◆ Linhas de dados
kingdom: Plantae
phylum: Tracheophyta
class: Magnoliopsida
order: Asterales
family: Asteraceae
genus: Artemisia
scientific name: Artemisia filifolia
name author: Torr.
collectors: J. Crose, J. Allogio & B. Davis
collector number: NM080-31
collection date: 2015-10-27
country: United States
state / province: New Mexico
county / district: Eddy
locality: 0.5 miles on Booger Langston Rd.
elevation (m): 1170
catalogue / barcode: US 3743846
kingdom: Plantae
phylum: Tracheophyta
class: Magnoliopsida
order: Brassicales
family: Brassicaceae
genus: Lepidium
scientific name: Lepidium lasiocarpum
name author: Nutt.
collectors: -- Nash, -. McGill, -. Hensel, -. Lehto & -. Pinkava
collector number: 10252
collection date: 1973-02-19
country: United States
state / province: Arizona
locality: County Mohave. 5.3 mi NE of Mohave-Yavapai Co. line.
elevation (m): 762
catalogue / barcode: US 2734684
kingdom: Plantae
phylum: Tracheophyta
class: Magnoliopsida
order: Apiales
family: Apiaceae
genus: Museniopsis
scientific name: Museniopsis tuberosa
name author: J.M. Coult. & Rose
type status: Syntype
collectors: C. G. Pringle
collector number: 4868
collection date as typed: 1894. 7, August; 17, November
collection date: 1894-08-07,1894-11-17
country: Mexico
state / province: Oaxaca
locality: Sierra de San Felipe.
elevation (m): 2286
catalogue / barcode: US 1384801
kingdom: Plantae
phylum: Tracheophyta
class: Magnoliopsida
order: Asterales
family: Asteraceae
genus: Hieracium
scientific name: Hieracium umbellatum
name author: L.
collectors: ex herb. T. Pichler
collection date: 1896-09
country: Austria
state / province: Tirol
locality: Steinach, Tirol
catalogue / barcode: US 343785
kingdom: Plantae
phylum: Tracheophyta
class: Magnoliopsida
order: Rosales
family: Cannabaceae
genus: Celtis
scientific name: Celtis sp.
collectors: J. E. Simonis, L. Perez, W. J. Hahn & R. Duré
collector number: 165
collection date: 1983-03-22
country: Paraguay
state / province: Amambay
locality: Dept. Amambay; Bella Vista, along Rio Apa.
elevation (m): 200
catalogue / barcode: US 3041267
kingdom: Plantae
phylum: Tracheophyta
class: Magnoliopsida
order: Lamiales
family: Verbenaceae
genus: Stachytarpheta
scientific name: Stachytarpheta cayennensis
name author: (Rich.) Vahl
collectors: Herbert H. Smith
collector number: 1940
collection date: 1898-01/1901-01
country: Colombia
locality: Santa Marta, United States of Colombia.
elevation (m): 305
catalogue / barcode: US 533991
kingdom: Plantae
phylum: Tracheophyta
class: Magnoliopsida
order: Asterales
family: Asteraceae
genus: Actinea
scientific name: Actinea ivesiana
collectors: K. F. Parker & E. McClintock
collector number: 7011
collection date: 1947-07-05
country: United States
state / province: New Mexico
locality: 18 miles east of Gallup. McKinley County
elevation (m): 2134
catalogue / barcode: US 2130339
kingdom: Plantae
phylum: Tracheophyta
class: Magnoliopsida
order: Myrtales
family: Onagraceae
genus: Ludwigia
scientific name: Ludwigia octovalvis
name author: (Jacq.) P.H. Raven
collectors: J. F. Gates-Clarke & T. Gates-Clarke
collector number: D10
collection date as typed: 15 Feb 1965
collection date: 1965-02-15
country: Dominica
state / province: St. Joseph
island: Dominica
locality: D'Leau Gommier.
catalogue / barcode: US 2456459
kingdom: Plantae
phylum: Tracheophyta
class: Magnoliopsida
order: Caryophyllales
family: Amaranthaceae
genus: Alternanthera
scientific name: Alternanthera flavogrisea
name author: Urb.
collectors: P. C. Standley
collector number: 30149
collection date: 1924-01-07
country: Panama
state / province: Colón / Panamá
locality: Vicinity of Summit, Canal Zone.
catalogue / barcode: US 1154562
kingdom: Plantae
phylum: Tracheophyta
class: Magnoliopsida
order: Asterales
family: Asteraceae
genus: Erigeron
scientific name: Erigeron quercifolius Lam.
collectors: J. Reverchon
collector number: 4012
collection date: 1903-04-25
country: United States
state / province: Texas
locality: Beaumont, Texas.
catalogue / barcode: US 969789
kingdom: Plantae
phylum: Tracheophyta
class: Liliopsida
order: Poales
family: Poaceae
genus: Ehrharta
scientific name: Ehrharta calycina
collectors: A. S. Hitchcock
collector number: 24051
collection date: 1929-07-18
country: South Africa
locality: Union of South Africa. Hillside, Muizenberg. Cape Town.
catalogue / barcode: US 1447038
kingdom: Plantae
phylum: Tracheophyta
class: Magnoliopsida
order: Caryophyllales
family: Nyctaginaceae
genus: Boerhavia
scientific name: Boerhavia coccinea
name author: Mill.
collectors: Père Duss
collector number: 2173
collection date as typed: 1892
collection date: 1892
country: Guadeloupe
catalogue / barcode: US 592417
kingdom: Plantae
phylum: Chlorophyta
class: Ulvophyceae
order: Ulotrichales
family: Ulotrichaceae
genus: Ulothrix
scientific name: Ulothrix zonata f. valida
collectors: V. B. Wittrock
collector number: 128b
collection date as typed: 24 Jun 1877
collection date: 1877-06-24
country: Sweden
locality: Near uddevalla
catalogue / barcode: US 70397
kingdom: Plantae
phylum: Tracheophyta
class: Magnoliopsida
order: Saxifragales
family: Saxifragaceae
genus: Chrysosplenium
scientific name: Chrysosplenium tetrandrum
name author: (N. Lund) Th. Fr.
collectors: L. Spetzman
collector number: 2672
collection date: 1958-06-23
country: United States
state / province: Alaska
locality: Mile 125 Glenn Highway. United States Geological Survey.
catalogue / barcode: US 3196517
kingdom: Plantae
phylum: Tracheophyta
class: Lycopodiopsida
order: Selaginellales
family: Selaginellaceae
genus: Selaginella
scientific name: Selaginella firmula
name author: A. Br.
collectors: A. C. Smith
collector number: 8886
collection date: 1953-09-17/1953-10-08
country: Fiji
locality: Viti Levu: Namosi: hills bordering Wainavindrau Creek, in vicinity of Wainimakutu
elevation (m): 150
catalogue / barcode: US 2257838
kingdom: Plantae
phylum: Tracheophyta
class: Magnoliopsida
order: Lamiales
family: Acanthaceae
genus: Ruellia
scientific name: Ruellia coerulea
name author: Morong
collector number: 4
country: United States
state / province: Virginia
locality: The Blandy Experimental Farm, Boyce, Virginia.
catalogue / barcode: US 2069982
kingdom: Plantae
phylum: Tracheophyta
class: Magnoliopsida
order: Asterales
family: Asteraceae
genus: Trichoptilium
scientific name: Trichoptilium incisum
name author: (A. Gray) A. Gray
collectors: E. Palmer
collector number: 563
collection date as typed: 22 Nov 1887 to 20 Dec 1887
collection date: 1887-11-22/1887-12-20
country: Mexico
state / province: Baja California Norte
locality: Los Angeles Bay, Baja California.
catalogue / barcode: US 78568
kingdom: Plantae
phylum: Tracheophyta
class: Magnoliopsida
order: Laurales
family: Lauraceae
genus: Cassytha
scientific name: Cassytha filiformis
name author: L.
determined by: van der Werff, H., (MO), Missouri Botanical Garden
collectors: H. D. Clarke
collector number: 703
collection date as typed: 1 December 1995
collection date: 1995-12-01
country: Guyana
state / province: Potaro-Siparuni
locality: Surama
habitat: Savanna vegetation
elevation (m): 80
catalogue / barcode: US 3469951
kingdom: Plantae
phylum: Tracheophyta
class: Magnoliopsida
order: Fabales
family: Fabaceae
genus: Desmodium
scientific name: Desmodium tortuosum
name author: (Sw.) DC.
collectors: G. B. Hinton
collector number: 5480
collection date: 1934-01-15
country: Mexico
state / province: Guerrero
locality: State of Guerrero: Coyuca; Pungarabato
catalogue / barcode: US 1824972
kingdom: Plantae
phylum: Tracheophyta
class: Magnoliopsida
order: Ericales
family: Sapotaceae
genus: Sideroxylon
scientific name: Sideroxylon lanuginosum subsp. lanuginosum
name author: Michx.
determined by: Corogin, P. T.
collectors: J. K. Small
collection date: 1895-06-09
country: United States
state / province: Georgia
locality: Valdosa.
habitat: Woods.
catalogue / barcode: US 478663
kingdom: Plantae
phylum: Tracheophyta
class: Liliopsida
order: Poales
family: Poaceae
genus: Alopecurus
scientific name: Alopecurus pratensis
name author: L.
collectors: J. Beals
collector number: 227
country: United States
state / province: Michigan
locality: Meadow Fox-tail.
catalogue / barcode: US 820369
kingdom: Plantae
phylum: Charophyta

◆ Descrição do exercício
Imprima, sem nenhuma alteração, o trecho das entradas que começa na primeira linha e termina na linha que contém "genus: Lepidium", incluindo ambas.

◆ Solução do exercício
kingdom: Plantae
phylum: Tracheophyta
class: Magnoliopsida
order: Asterales
family: Asteraceae
genus: Artemisia
scientific name: Artemisia filifolia
name author: Torr.
collectors: J. Crose, J. Allogio & B. Davis
collector number: NM080-31
collection date: 2015-10-27
country: United States
state / province: New Mexico
county / district: Eddy
locality: 0.5 miles on Booger Langston Rd.
elevation (m): 1170
catalogue / barcode: US 3743846
kingdom: Plantae
phylum: Tracheophyta
class: Magnoliopsida
order: Brassicales
family: Brassicaceae
genus: Lepidium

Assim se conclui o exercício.